Tem de tudo: construção de casa, tem indústria, tem gente que se incorpora ao local...

Existe nestas áreas de tubulação, adutoras, uma sinalização para que não haja construção ou alertando a população para fazer denúncias?

Todas as faixas têm sinalização, marcos, e, geralmente, essas faixas não são ocupadas. Mas o fato de haver isso não impede ocupação irregular do solo. Isso acontece, às vezes, em comunidades, favelas. Essa ocupação irregular é uma coisa muito comum no Rio e em toda cidade metropolitana. A sinalização existe, mas ela não coibe as pessoas. O que a gente faz é identificar, notificar e, muitas vezes, entrar na Justiça.

Mas depois deste episódio em Campo Grande, há intenção em aumentar essa sinalização?

A questão não é a sinalização.

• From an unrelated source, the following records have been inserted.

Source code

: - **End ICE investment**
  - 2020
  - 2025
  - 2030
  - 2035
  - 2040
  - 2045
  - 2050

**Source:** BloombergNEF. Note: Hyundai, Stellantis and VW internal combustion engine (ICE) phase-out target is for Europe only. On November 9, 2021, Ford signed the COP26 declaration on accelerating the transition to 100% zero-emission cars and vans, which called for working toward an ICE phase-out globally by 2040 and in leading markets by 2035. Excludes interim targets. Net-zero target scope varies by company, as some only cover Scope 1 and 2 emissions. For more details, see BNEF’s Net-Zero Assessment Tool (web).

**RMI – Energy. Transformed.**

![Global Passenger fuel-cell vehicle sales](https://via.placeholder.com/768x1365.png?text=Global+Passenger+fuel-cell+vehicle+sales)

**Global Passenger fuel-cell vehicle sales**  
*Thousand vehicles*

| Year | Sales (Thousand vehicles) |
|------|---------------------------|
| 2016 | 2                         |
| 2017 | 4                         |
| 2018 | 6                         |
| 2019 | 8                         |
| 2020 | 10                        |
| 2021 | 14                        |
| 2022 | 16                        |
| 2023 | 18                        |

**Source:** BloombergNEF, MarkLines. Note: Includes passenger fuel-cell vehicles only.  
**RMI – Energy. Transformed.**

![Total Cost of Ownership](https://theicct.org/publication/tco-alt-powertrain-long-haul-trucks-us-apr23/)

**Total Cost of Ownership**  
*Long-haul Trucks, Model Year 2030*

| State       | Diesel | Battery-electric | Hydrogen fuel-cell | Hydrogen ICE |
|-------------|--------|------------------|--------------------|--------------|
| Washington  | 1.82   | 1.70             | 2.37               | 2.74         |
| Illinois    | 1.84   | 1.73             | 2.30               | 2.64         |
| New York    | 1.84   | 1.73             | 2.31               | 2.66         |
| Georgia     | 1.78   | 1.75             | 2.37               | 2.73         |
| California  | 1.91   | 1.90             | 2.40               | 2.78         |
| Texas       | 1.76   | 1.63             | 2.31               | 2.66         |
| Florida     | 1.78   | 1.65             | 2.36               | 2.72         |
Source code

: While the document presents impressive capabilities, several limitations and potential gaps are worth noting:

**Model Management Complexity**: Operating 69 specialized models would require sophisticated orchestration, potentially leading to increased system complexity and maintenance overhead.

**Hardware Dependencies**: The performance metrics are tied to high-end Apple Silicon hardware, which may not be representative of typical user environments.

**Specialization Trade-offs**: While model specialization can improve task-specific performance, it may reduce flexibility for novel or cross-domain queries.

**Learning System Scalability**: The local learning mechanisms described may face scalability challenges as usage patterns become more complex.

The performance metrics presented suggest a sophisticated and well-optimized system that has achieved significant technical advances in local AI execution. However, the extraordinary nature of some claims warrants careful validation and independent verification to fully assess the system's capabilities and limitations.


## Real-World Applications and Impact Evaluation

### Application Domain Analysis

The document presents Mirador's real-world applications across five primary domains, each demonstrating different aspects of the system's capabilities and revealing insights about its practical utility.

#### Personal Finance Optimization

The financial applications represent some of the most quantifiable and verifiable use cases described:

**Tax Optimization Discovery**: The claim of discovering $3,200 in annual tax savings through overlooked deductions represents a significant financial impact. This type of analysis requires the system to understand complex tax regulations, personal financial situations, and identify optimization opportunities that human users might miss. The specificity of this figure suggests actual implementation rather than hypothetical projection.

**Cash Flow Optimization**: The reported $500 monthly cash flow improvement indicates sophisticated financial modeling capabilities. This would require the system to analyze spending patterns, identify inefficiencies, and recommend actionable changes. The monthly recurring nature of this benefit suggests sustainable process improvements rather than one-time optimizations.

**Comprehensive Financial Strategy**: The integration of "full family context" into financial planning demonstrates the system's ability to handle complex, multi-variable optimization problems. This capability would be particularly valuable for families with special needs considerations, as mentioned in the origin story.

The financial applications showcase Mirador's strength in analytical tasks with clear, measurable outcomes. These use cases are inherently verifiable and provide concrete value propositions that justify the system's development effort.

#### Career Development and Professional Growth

Se as pessoas hoje saírem construindo em cima de uma tubulação, eu não posso no outro dia pegar e derrubar, entendeu? Tem que entrar na Justiça.

Este tipo de acidente que ocorreu com a adutora é comum?

Muito. Basta colocar na internet: vazamento de adutoras na Europa, nos EUA. Mas não existe uma ranking de acidentes de adutoras. Foi o primeiro acidente deste tipo na nossa história com morte. O que mais me abalou neste caso foi a perda de vida humana. A perda material, a gente vai trabalhar para ressarcir. Essa é uma postura nossa. Já estamos cadastrando as pessoas, vamos comprar utensílios. Quem não perdeu a casa terá o imóvel reconstruído.

As autoridades estão questionando sobre a manutenção e se há um levantamento de casas próximas a essas estruturas....

Não temos esse número de residências, mas de caso de pessoas que invadem adutoras e entramos na Justiça.

A Cedae tinha recebido alguma denúncia do local do acidente?

Não. Nunca. Só no dia que aconteceu o acidente, enquanto estávamos lá apurando. Em 2010, houve um furo numa tentativa de gato em adutora, mas não nessa (de Campo Grande). Foi na de Ribeirão das Lajes. Com o furo, houve o vazamento de água e entrou na casa de uma pessoa, que foi indenizada.